In all of these examples the quantity we want to infer is a probability, so it must live between $0$ and $1$. The Beta distribution is a distribution over such probabilities. It lets us describe which values of the unknown probability seem plausible before or after seeing binary data.
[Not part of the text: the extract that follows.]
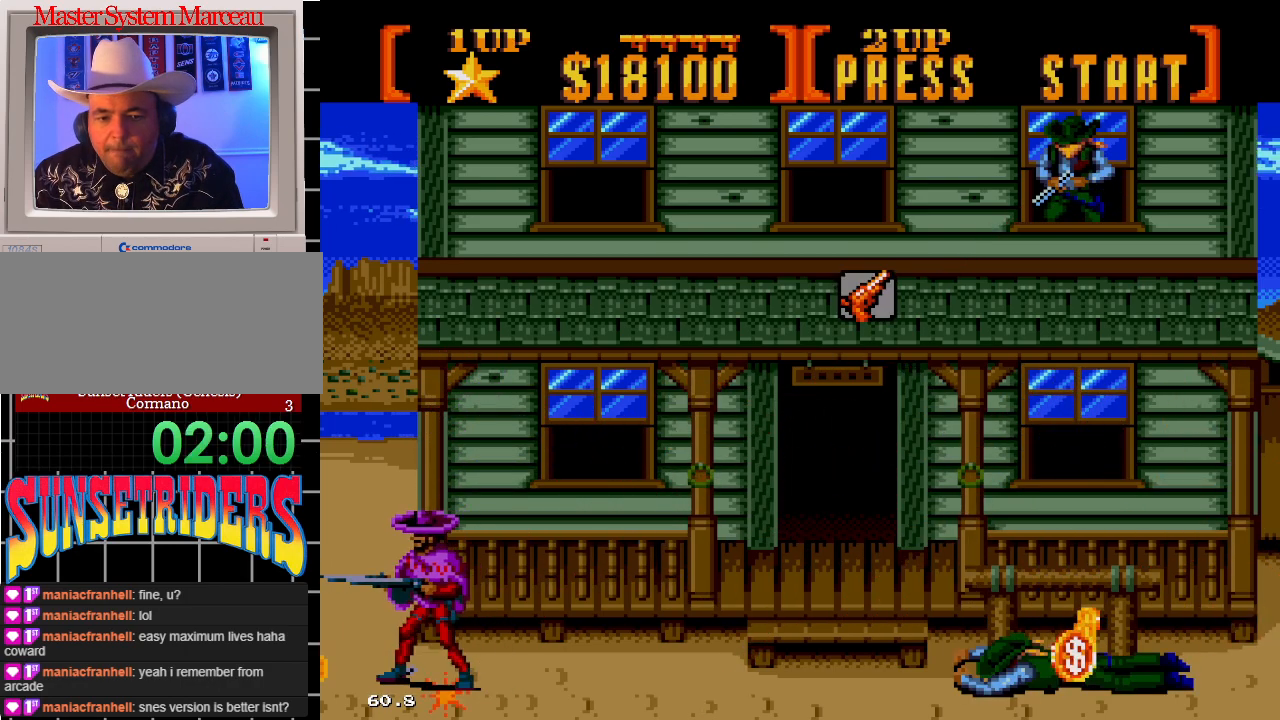
{"dt_ms": 500, "buttons": ["B", "DPAD_UP", "DPAD_RIGHT"], "events": [[17, "C", "down"], [250, "DPAD_LEFT", "up"], [250, "DPAD_UP", "down"], [267, "C", "up"], [267, "DPAD_RIGHT", "down"], [333, "B", "down"]]}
We'll build that idea by moving through four steps:
- model binary feedback with Bernoulli and Binomial distributions,
- turn the Binomial view around: after seeing successes and failures, ask which success probabilities are plausible,
- illustrate why the binary likelihood has the same shape as a Beta density,
- use the same shape to update Beta priors by adding observed successes and failures.
# Imports
from __future__ import annotations
import bokeh.io
import bokeh.layouts
import bokeh.models
import bokeh.plotting
import matplotlib.pyplot as plt
import numpy as np
import scipy.stats
import seaborn as sns
from bokeh.models import CustomJS
from bokeh.resources import Resources
bokeh.io.output_notebook(
resources=Resources(mode="cdn", components=["bokeh", "bokeh-widgets"]),
hide_banner=True,
)
sns.set_theme(style="whitegrid", context="notebook")
rng = np.random.default_rng(17)
#
The Setting
We'll start with a repeated binary experiment. Each observation $Y_t$ can take one of two values:
$$ Y_t \in \{0, 1\}. $$
Here, $1$ means success and $0$ means failure. What counts as success depends on the application: a click, a conversion, a purchase, heads in a coin flip, a positive diagnostic result, or a passed quality check.
The unknown quantity is the success probability $\theta$:
$$ \theta = P(Y_t = 1). $$
The observed outcome $Y_t$ is binary, but $\theta$ is not an outcome. It is the unknown probability of success. That means the parameter space for $\theta$ is the interval $[0,1]$, and a prior over $\theta$ should put its probability mass on that interval. A Beta distribution has exactly the support we need:
$$ 0 \leq \theta \leq 1. $$
Bernoulli and Binomial Feedback
We usually model a single binary observation as a Bernoulli random variable :
$$ Y_t \sim \mathrm{Bernoulli}(\theta), $$
where $Y_t = 1$ with probability $\theta$ and $Y_t = 0$ with probability $1-\theta$.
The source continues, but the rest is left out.